A remote desktop connection is easily to spot and avoid. Even despite the horrible mess the MS RDP is from a security point of view. For a RD connection, I first of all have to reach your computer from the outside world. Meaning, I have to initiate the connection. Something that already fails to work on most private setups, let alone corporate networks. I would usually die no later than the router (in a private setup) or a relevant firewall (in a corporate one).
Assuming that I somehow manage to actually get a connection going, this connection is interactive. I would have to stay connected for as long as I wish to view the attacked computer. Something that could probably be tricky when sensitive data is being manipulated, a time when probably additional care is taken to ensure only valid and known connections are allowed.
All in all a scenario that needs very sloppy security on the attacked end.
Compare that to an attack where I record what I wish to see (with a planted trojan, something that probably would have to exist for the former attack to work as well since RDP, despite its insecurities, is usually not configured to be free for all). It would start recording when a certain tool is being run or a certain webpage is being viewed in a browser. This recording is then stored in a "secret" location, most likely somewhere in the user's documents or his %appdata% folder where he has read/write access without elevated privileges, which is also something you cannot easily deactivate due to programs needing to write data in those areas constantly.

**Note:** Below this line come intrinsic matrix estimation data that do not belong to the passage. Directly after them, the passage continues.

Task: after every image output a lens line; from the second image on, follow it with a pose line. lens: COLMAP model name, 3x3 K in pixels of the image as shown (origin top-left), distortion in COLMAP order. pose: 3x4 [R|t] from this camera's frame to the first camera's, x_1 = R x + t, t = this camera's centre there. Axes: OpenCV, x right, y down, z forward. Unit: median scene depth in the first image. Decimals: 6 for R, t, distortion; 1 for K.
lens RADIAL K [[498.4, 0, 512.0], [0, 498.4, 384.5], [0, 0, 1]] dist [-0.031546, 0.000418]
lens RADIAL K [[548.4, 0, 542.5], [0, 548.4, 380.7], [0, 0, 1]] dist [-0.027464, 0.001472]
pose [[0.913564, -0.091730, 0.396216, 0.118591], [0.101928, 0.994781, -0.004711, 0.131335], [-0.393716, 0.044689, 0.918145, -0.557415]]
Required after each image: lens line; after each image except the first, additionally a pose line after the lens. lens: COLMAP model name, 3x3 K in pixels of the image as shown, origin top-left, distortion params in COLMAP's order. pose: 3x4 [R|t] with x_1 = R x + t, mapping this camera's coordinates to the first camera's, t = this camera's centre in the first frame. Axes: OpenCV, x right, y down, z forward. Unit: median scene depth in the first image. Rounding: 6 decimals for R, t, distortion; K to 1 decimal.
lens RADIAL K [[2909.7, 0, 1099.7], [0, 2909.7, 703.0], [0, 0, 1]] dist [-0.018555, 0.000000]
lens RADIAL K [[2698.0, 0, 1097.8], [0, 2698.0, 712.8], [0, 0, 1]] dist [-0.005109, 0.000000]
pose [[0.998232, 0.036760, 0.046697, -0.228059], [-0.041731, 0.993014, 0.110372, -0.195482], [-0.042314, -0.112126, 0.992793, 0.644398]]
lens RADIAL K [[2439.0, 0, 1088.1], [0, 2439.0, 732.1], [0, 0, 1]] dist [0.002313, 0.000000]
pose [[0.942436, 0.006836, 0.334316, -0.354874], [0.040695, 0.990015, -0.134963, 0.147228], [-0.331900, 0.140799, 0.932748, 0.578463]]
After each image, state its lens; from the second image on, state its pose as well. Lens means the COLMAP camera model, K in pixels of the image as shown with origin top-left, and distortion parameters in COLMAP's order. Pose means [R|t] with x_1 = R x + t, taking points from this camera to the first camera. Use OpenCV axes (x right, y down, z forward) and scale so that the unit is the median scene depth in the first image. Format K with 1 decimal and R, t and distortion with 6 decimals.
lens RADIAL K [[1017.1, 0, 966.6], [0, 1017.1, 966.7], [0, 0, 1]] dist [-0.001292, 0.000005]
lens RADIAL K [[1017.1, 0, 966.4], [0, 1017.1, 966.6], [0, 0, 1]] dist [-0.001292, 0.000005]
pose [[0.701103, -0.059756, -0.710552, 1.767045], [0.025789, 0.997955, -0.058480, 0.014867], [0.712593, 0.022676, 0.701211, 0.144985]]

The transfer happens when the user next time connects to some server I either control or when I can estimate that opening a connection to my C&C server would go unnoticed (like when he is doing an update for his system or programs, any time large amounts of data are being transferred qualifies). Preferably of course when he is sending bulk data but in general as long as I can somehow assume that security is not as tight as during the critical use (i.e. what I wanted to record) would do.
That's what makes the mess more dangerous.